Anyone know how early this area opens up in the spring? From Google Earth, it looks to be right around 10,000 feet in elevation. Any chance it might be open around mid-May?


----------



## sawsman (Sep 13, 2007)

Chaser, you _should_ be able to get to Miller in mid to late May. It'll still be cold and you'll need a good high clearance 4 X 4.

Stay off *MY* mountain!!


----------



## mikevanwilder (Nov 11, 2008)

Last year I was down on a bear hunt and around the middle of May there was still about 3 feet of snow on Millers lake. But last year was a hard winter.
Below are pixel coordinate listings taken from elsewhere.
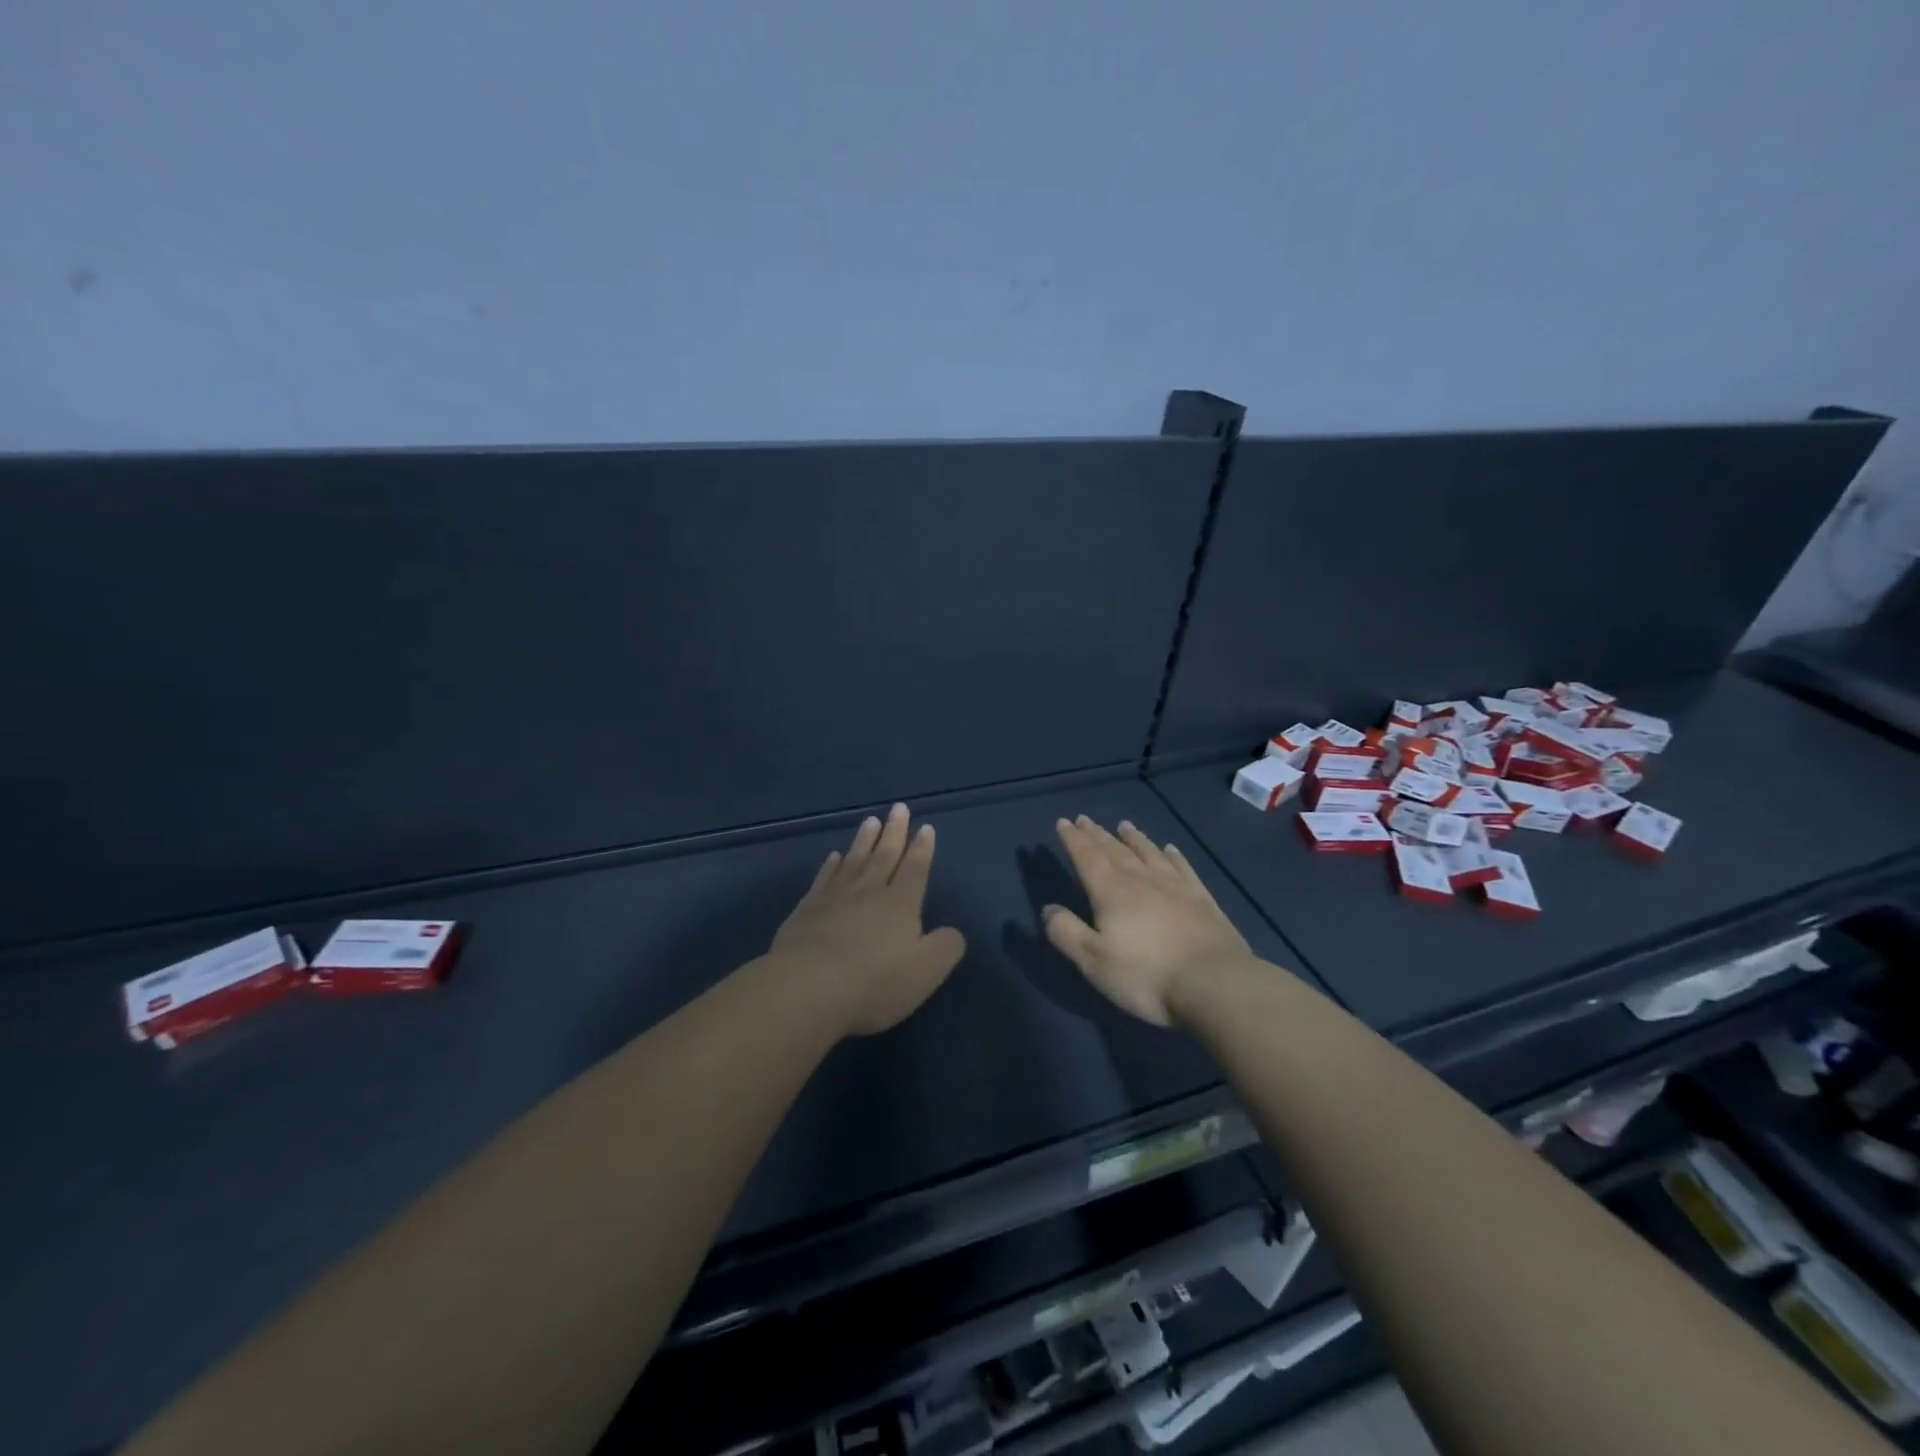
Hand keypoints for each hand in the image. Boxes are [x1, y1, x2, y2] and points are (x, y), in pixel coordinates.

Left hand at [769, 803, 967, 1036]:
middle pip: (884, 854)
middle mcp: (869, 890)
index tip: (925, 827)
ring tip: (871, 821)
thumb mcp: (925, 971)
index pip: (915, 868)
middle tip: (899, 808)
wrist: (808, 988)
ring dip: (864, 839)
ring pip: (854, 859)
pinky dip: (831, 864)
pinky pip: (824, 877)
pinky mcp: (807, 908)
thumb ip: (945, 948)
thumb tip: (953, 932)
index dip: (922, 848)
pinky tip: (834, 856)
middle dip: (895, 831)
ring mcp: (835, 896)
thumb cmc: (874, 982)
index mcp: (900, 903)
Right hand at [1043, 816, 1253, 1026]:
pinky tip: (1170, 849)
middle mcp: (1141, 880)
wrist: (1214, 983)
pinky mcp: (1202, 899)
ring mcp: (1175, 886)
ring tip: (1123, 825)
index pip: (1087, 857)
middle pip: (1115, 850)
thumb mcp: (1093, 961)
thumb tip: (1048, 908)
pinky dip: (1173, 855)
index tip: (1063, 822)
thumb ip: (1067, 932)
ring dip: (1133, 838)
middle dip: (1096, 834)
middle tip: (1084, 819)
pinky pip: (1182, 867)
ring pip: (1148, 853)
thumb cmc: (1146, 976)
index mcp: (1111, 892)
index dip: (1073, 839)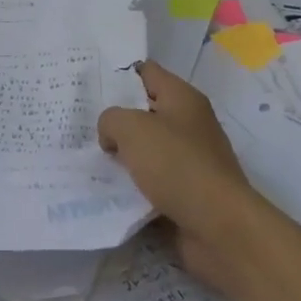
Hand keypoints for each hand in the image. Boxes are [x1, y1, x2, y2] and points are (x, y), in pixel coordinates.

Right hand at [97, 61, 266, 289]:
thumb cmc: (177, 166)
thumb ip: (111, 120)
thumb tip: (111, 136)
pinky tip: (107, 190)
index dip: (118, 76)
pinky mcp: (187, 192)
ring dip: (122, 156)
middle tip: (80, 125)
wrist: (219, 228)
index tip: (88, 86)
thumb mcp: (132, 129)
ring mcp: (190, 160)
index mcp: (183, 98)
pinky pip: (151, 181)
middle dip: (115, 119)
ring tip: (87, 159)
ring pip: (146, 149)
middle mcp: (189, 124)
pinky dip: (132, 185)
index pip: (146, 72)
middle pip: (144, 112)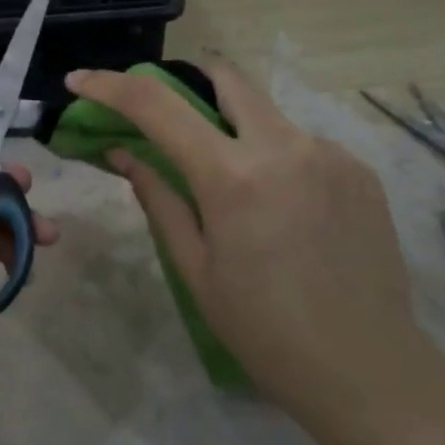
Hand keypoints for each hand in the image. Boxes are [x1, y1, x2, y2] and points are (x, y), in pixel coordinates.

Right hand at [65, 61, 422, 422]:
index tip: (80, 81)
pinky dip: (274, 157)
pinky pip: (302, 144)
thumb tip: (123, 153)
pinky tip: (280, 207)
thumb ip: (158, 197)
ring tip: (232, 186)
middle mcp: (284, 146)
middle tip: (164, 116)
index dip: (110, 86)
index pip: (157, 106)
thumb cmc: (262, 327)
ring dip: (234, 129)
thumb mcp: (194, 266)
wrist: (364, 366)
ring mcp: (330, 153)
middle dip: (184, 82)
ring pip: (265, 113)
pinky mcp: (360, 170)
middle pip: (224, 77)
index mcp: (232, 175)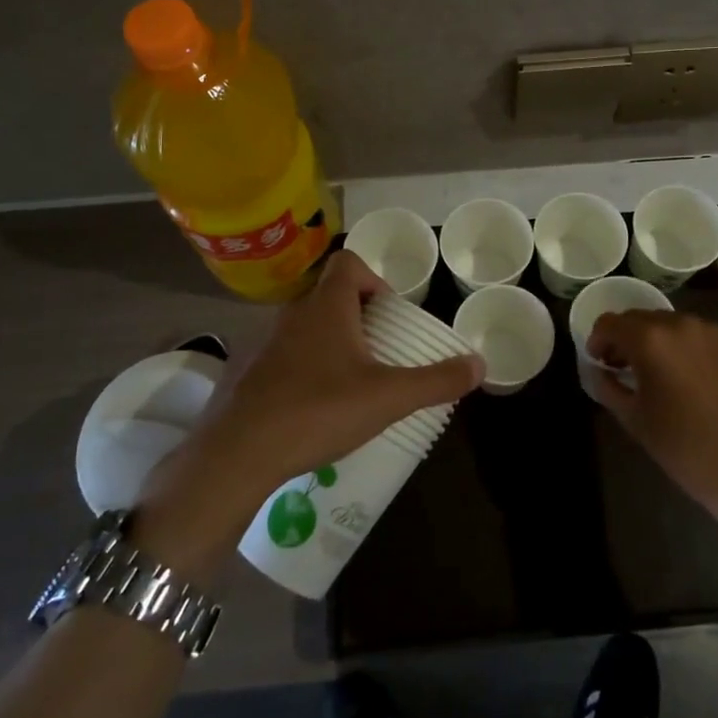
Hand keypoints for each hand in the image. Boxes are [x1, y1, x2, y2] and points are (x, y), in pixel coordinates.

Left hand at [184, 251, 484, 499]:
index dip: (373, 278)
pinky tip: (311, 408)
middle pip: (329, 295)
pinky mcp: (245, 373)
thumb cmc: (318, 410)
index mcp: (326, 307)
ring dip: (329, 343)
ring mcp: (263, 343)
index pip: (348, 262)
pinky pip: (282, 356)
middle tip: (378, 351)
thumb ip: (436, 380)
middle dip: (357, 316)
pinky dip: (302, 369)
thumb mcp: (388, 398)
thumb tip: (480, 364)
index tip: (389, 314)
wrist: (237, 455)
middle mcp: (292, 314)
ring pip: (305, 327)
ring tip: (349, 382)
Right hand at [586, 311, 717, 514]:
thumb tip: (599, 370)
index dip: (598, 341)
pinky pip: (697, 334)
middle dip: (626, 338)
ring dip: (657, 340)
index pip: (610, 323)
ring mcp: (711, 330)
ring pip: (670, 323)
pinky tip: (690, 376)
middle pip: (639, 318)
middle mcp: (679, 324)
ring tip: (660, 371)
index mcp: (649, 339)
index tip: (600, 362)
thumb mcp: (631, 417)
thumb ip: (607, 385)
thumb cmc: (679, 444)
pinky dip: (685, 346)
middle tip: (625, 367)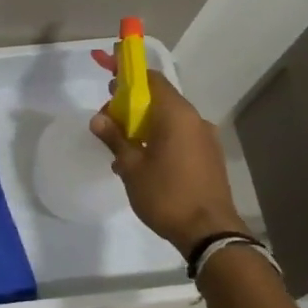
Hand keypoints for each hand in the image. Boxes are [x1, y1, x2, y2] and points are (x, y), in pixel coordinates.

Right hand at [89, 49, 244, 255]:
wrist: (209, 232)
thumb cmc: (166, 194)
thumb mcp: (131, 167)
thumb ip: (115, 138)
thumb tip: (98, 118)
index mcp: (176, 115)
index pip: (151, 79)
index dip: (128, 74)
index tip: (109, 77)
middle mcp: (194, 119)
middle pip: (159, 99)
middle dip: (131, 105)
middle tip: (107, 121)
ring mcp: (205, 138)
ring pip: (168, 120)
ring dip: (143, 126)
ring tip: (121, 149)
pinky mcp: (209, 157)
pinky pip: (179, 137)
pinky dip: (158, 139)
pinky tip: (142, 163)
We were still able to get there on ATVs in early morning before the snow softened up.


----------



## Chaser (Sep 28, 2007)

Snotel is reporting just 31 inches at Donkey right now. I would bet if it warms up, it'll be long gone come mid May.


----------



## PBH (Nov 7, 2007)

take into consideration that the road to Cooks/Miller is fairly steep, and in the thick trees. You'll definitely have snow drifts to contend with.

It's certainly a gamble. If spring shows up and stays warm, you might be able to drive a truck in. I'd make sure to have a shovel, and some snow shoes if it were me...


Snow on the Boulder is NEVER "long gone" in May. Count on finding some snow. In fact, you'll probably get snowed on.


----------